──────── Entries provided

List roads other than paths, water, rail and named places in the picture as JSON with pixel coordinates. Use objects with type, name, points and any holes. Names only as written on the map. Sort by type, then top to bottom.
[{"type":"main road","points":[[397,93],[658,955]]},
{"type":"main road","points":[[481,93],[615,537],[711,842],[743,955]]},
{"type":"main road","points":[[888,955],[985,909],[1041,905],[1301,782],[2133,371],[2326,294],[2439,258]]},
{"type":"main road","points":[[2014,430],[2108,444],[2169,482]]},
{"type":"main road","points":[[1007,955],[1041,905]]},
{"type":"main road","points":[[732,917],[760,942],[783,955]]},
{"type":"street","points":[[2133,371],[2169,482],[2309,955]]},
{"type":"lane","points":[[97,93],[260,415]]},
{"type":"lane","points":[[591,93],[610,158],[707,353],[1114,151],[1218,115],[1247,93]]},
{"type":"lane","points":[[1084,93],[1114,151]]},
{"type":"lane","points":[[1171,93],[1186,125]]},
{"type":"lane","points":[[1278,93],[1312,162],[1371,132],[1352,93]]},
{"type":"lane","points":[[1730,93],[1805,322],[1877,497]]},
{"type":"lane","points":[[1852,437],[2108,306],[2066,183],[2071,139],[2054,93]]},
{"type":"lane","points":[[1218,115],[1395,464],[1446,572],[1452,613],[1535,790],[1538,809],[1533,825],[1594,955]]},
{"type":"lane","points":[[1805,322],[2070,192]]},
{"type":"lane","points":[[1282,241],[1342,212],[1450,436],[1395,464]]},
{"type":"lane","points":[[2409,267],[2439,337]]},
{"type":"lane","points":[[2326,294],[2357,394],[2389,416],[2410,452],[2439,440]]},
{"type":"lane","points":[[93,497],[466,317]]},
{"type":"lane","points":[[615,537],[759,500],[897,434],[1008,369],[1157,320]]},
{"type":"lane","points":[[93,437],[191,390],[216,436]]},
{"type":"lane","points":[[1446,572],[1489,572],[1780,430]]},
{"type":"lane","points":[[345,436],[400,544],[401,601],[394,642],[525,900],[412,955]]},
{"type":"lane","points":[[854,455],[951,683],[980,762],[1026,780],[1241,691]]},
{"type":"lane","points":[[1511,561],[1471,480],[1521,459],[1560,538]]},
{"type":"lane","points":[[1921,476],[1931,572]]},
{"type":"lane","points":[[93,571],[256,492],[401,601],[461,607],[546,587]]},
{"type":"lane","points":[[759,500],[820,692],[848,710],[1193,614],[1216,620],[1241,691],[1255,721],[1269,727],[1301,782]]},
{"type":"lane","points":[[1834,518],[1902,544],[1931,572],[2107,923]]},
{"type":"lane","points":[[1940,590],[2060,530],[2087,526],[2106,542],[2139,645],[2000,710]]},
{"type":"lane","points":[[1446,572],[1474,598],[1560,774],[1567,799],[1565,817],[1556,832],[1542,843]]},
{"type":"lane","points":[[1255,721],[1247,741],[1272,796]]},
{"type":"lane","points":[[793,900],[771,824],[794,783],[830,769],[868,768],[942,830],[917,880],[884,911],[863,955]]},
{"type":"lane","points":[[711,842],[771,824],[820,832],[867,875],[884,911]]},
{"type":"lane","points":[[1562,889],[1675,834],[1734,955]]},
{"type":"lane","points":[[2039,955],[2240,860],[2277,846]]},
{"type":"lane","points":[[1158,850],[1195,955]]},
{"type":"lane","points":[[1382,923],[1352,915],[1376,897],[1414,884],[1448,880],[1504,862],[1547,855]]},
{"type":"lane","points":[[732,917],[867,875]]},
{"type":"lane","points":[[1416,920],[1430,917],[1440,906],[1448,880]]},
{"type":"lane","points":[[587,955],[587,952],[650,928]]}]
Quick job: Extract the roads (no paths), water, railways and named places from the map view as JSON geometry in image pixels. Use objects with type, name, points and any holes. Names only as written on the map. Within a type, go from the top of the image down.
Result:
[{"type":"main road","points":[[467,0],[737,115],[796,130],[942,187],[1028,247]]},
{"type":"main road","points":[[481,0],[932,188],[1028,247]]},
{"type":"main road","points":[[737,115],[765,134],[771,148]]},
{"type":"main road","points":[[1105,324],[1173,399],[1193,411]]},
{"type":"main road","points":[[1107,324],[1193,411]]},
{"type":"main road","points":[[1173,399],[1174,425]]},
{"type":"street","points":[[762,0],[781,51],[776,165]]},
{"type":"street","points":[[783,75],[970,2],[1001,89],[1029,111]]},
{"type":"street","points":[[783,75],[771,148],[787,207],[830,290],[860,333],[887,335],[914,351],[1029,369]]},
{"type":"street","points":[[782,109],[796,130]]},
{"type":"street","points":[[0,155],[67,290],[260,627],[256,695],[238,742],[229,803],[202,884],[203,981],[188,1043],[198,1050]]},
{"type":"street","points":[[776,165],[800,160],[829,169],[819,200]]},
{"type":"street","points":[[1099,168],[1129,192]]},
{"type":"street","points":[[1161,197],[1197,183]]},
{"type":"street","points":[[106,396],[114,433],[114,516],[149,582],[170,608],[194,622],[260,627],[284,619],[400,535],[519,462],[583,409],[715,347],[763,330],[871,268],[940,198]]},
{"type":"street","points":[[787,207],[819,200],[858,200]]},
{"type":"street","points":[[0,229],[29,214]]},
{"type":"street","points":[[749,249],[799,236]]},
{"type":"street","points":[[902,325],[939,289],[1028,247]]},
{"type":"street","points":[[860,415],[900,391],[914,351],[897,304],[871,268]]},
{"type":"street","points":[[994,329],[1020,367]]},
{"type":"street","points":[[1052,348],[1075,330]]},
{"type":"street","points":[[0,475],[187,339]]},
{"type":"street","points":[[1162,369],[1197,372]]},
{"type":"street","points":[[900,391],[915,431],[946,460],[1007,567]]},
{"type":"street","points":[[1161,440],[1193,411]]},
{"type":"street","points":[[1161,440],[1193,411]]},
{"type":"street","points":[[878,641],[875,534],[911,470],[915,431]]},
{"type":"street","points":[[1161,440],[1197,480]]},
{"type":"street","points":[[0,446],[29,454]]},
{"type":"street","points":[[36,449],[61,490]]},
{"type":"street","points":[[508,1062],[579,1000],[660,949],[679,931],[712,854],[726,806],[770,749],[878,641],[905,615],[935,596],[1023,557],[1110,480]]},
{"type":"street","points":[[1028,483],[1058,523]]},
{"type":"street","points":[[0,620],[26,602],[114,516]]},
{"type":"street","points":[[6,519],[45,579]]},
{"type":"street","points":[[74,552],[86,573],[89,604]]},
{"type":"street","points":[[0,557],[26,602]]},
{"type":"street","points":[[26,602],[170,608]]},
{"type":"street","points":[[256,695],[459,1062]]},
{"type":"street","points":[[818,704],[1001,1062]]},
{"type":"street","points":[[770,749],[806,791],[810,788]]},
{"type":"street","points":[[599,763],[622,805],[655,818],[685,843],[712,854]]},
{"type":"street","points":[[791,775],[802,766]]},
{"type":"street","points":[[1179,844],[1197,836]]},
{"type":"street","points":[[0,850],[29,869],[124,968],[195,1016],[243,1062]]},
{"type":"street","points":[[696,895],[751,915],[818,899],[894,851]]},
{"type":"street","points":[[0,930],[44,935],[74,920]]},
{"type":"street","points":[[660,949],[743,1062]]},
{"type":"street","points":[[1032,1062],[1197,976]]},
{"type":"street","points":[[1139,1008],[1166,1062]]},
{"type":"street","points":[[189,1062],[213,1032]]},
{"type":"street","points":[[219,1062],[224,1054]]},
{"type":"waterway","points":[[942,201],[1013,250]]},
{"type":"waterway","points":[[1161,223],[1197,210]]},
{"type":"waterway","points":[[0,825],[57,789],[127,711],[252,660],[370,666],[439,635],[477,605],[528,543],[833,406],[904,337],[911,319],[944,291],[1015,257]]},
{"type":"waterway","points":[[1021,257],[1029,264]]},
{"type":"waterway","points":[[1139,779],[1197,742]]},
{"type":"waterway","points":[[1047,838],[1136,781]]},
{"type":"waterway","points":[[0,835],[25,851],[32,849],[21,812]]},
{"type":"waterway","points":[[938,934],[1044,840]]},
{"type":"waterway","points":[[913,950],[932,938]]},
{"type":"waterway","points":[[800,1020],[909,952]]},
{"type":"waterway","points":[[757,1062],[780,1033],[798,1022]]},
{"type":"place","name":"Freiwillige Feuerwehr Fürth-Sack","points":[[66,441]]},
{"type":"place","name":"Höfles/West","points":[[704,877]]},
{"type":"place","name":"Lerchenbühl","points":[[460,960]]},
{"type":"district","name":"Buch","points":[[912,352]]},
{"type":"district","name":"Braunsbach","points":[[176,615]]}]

────────────────

▸ **Work instruction**: Lines that hold "written" are the ones to copy, so pick each out from the data.

▸ **Solution for this task**:
List roads other than paths, water, rail and named places in the picture as JSON with pixel coordinates. Use objects with type, name, points and any holes. Names only as written on the map. Sort by type, then top to bottom.
Quick job: Extract the roads (no paths), water, railways and named places from the map view as JSON geometry in image pixels. Use objects with type, name, points and any holes. Names only as written on the map. Within a type, go from the top of the image down.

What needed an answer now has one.